The reply to the records below should contain exactly the lines from the line with "norma, si parla" through the line with "anoressia nervosa", and nothing besides.
*** Opening Records shown ***
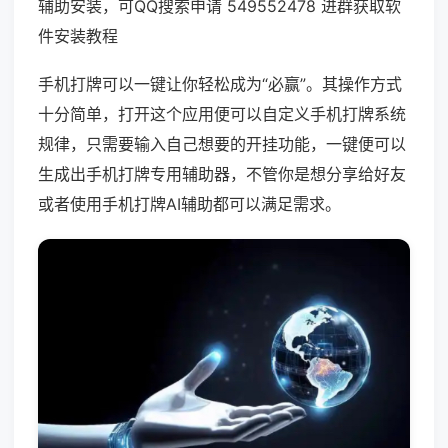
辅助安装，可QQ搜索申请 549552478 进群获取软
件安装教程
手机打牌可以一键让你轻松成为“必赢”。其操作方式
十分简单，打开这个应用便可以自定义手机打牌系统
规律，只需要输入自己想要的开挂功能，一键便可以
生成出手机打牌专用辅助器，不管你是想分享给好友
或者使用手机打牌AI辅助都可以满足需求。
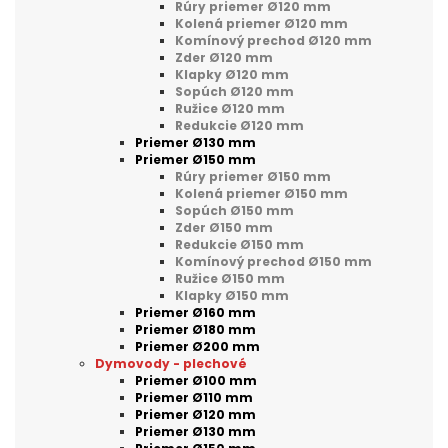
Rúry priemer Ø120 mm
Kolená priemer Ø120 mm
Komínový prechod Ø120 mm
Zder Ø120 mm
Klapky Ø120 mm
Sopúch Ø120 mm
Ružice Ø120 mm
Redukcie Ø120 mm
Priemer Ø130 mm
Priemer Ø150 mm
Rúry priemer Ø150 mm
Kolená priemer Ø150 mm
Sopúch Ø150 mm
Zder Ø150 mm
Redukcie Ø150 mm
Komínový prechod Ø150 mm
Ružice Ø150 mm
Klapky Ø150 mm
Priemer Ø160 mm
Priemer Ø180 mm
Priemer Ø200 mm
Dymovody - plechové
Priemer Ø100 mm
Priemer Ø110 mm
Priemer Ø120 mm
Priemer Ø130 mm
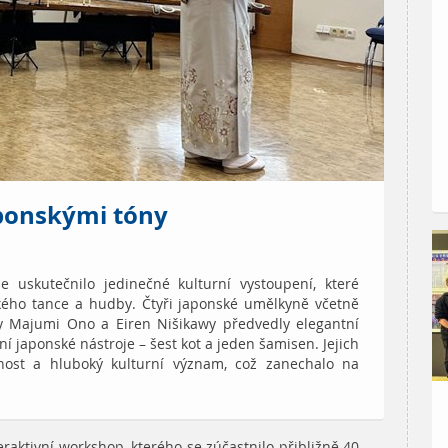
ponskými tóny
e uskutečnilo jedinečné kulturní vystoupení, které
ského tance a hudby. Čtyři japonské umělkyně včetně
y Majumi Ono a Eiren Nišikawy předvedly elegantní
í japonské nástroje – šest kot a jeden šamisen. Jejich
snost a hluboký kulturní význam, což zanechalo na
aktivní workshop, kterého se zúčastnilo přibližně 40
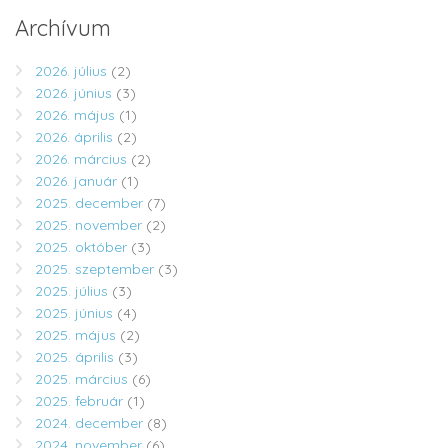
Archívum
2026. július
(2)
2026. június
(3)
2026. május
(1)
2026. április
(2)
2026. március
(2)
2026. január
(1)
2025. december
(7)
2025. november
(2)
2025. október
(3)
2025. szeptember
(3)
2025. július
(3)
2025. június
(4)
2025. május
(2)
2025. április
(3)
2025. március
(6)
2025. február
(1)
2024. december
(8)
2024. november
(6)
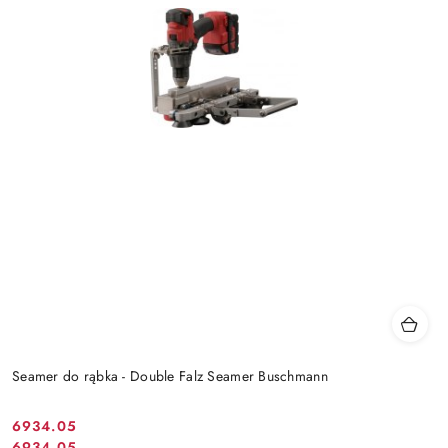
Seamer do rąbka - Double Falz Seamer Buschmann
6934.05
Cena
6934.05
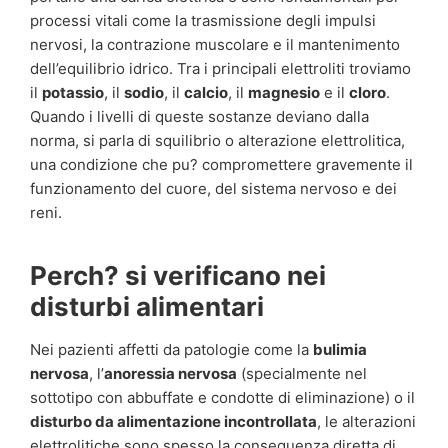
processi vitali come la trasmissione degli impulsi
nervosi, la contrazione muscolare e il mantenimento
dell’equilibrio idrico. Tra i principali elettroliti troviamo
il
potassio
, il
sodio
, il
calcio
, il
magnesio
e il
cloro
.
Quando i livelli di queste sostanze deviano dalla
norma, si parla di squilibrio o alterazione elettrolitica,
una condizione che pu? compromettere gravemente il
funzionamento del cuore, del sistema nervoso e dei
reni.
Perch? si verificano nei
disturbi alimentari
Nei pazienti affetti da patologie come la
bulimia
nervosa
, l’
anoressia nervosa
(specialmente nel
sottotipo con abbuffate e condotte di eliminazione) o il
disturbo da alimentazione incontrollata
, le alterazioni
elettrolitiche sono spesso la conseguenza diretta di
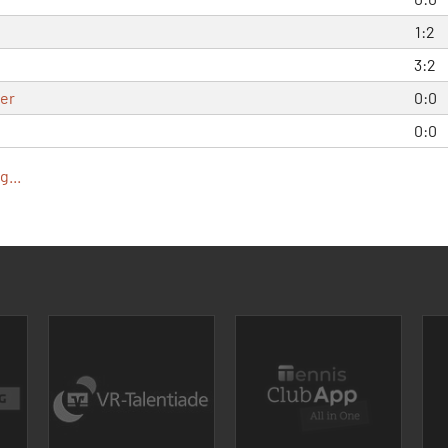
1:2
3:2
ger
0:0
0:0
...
*** Closing Records shown ***
*** Opening Records shown ***
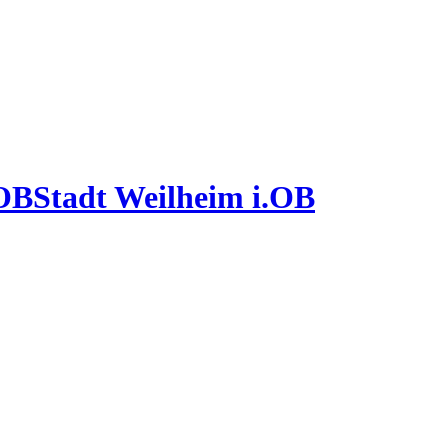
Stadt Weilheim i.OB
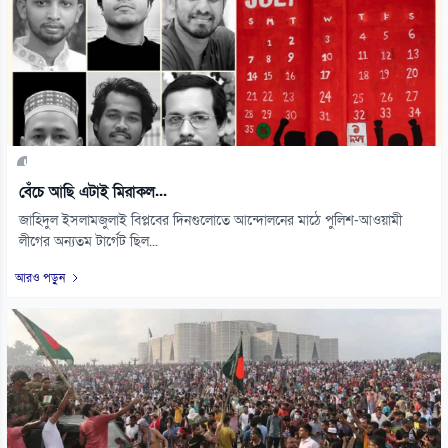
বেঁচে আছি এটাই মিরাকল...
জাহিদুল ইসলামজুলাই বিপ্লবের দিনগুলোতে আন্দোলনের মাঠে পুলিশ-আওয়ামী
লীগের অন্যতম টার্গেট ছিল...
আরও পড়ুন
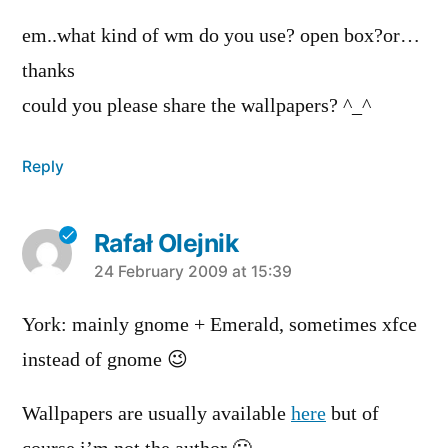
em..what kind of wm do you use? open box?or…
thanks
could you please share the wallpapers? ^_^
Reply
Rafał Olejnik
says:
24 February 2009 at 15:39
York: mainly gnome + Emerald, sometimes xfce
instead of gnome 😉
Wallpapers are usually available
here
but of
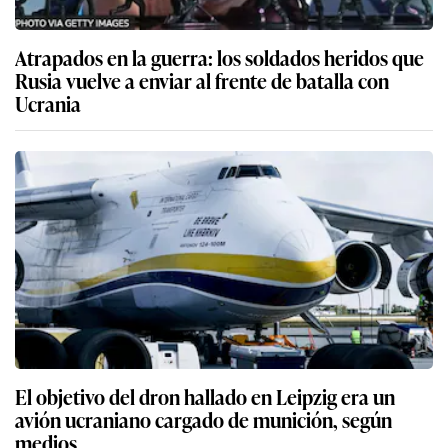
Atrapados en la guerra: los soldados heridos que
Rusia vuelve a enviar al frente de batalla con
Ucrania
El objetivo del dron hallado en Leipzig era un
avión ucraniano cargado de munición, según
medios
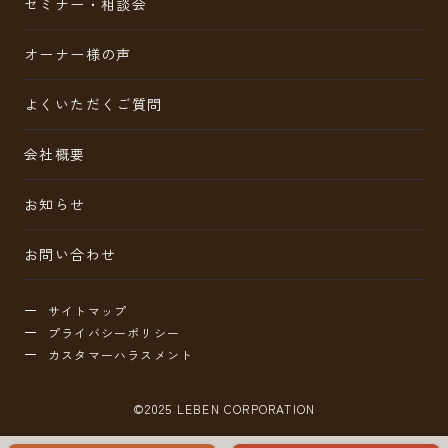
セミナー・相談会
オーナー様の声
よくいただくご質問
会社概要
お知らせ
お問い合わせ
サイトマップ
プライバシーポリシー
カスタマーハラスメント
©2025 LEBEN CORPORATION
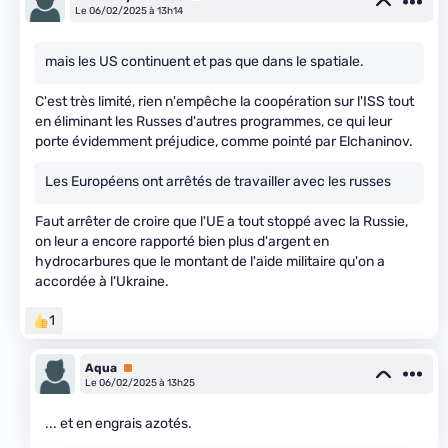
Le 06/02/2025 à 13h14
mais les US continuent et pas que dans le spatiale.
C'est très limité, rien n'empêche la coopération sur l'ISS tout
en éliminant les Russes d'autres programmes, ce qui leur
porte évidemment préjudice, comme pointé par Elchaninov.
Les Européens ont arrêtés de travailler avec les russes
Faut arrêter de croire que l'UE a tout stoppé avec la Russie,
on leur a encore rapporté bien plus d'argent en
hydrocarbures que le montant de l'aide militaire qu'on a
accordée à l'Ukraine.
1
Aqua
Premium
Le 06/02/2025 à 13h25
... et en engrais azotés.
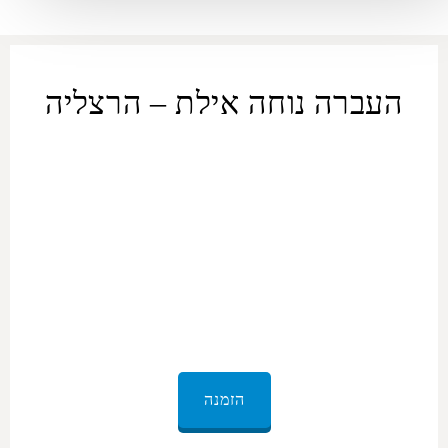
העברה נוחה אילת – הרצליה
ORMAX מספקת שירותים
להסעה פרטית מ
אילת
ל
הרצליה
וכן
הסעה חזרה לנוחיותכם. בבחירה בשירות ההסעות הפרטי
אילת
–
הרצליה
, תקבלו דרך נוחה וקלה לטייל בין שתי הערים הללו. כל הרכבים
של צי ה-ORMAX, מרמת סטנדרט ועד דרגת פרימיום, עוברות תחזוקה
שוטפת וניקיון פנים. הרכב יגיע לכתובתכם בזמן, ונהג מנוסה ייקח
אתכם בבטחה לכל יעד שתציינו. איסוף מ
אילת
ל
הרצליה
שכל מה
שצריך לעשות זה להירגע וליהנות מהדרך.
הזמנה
*** Closing Records shown ***
Exercise solution
norma, si parla di squilibrio o alterazione elettrolitica,
una condizione che pu? compromettere gravemente il
funzionamento del cuore, del sistema nervoso e dei
reni.
Perch? si verificano nei
disturbi alimentari
Nei pazienti affetti da patologie come la
bulimia
nervosa
, l’
anoressia nervosa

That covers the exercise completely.